WORK TO BE COMPLETED: Write out the passage of the Tom Renaud profile below between "- 2022–2024: Cholet" and "and FC Versailles.", inclusive, word for word.

Tom Renaud

Personal information
- Full name: Tom Renaud
- Date of birth: 19 November 2000 (age 25)
- Place of birth: Ploemeur, France
- Height: 1.80 m (5 ft 11 in)
- Positions: Defender; midfielder;

Team information
- Current team: Heart of Midlothian
- Number: 12

Youth career
- Lorient

Senior career*
- Years: Team / Apps / (Gls)
- 2016–2020: Lorient B / 38 / (1)
- 2019–2022: Lorient / 0 / (0)
- 2020–2022: → Cholet (loan) / 44 / (2)
- 2022–2024: Cholet / 60 / (5)
- 2024–2026: Versailles / 54 / (0)
- 2026–: Heart of Midlothian / 1 / (1)

= Tom Renaud =

French footballer (born 2000)

Tom Renaud (born 19 November 2000) is a French professional footballer who plays as a defensive midfielder for side Heart of Midlothian. Renaud began his career as youth with FC Lorient and subsequently played for Cholet and FC Versailles.

==Early life==
Renaud was born on 19 November 2000 in Ploemeur, France. Growing up, he started playing football at the age of five.

DATA SEGMENT:

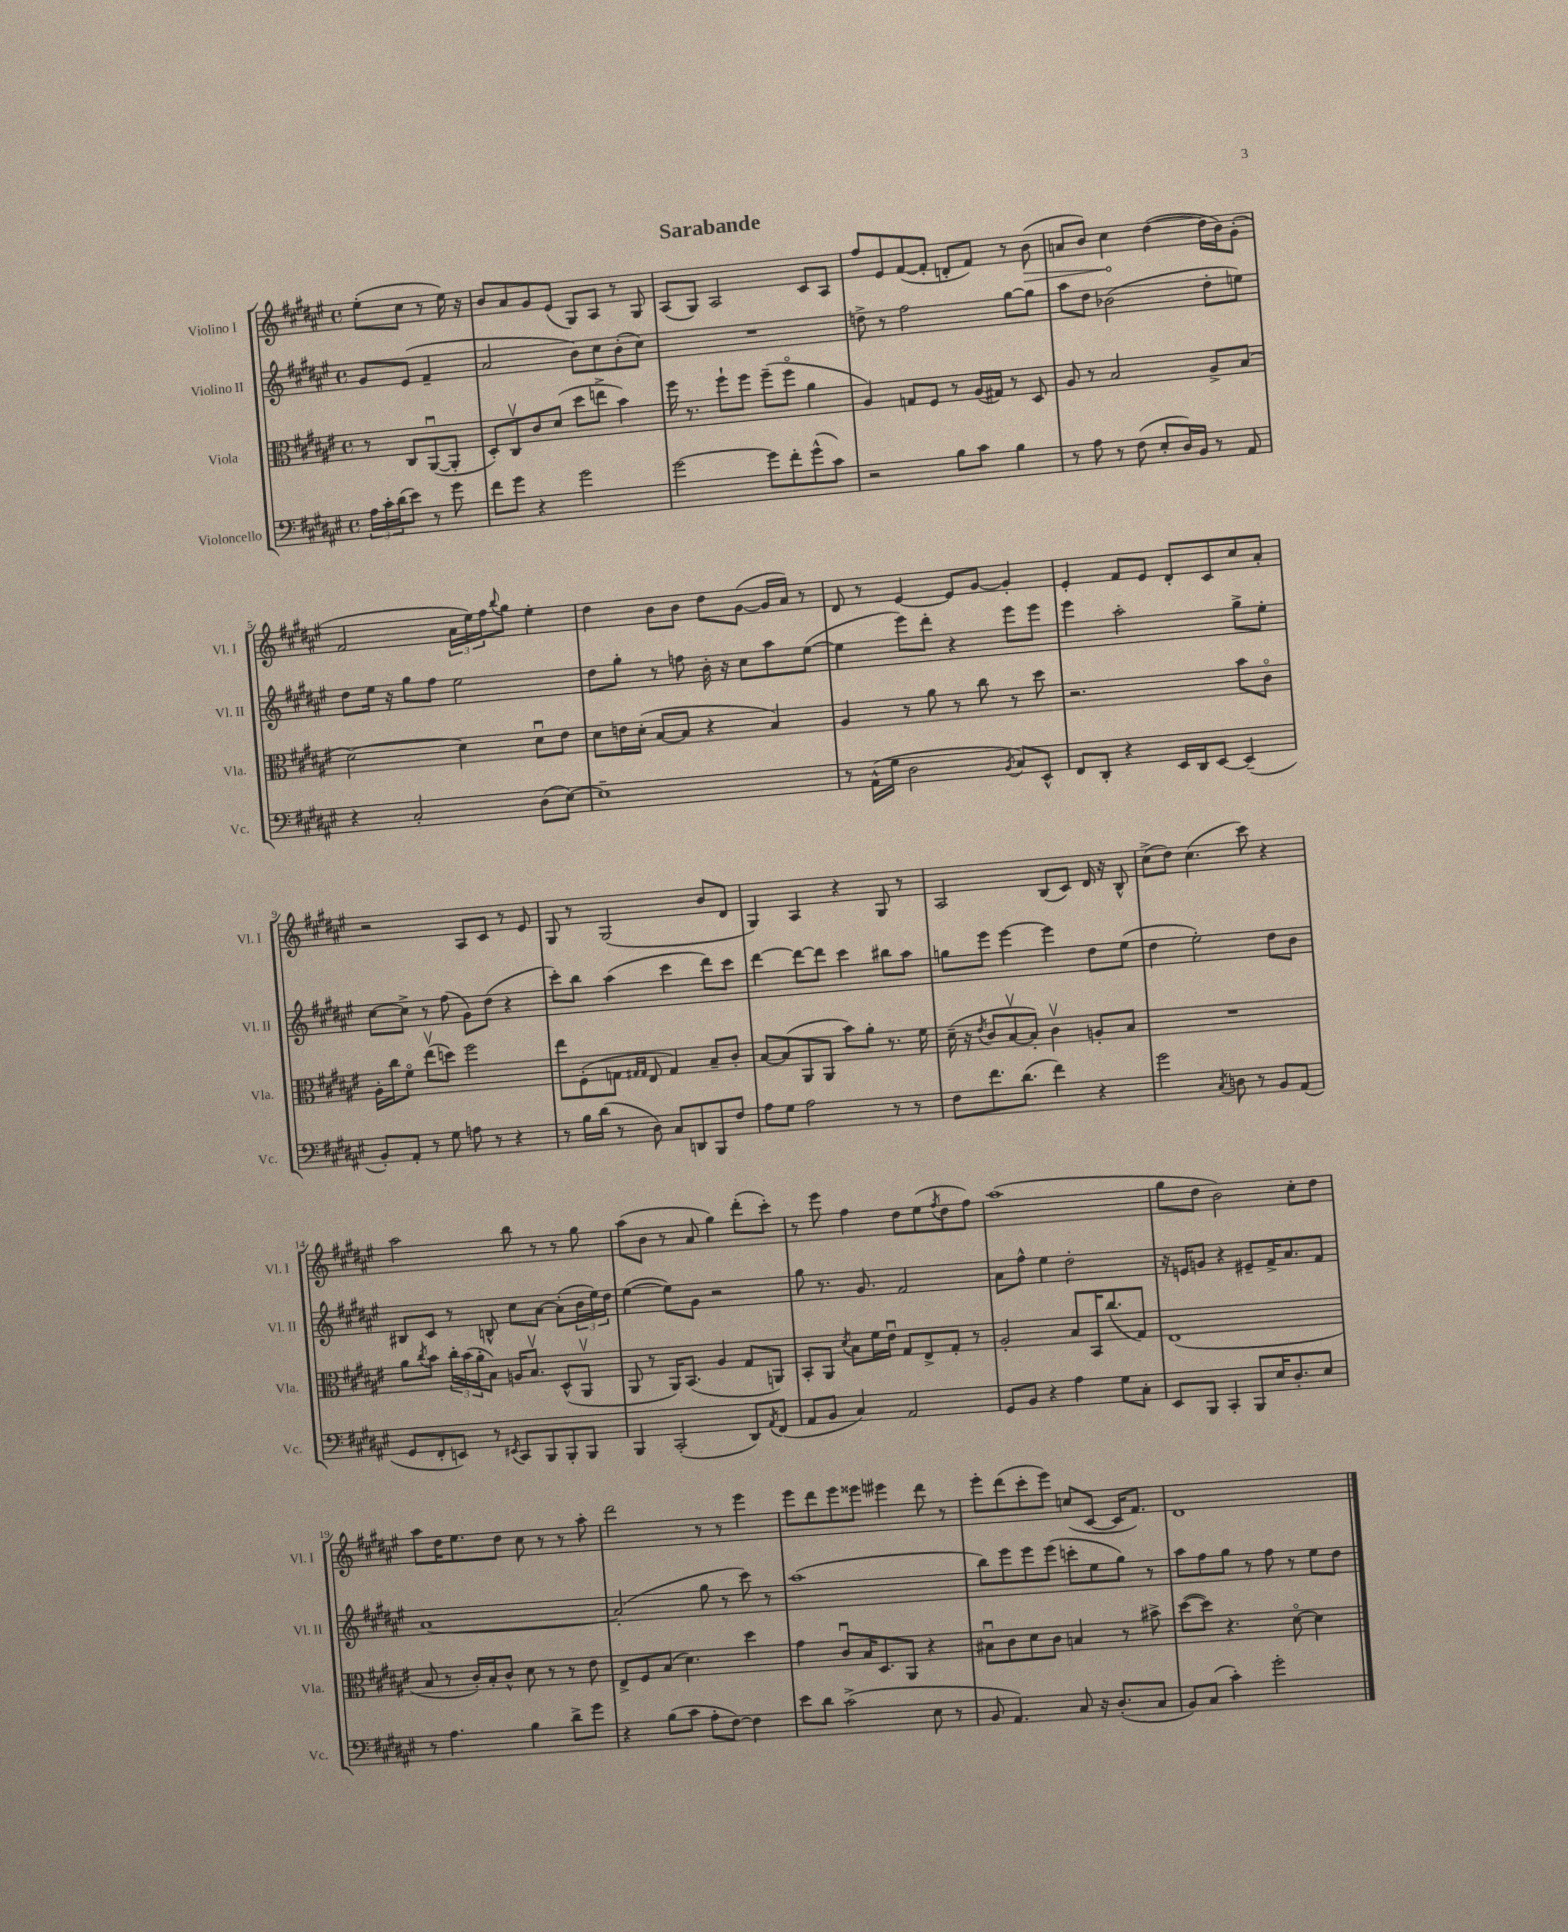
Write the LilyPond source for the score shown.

FINAL RESULT:
- 2022–2024: Cholet / 60 / (5)
- 2024–2026: Versailles / 54 / (0)
- 2026–: Heart of Midlothian / 1 / (1)

= Tom Renaud =

French footballer (born 2000)

Tom Renaud (born 19 November 2000) is a French professional footballer who plays as a defensive midfielder for side Heart of Midlothian. Renaud began his career as youth with FC Lorient and subsequently played for Cholet and FC Versailles.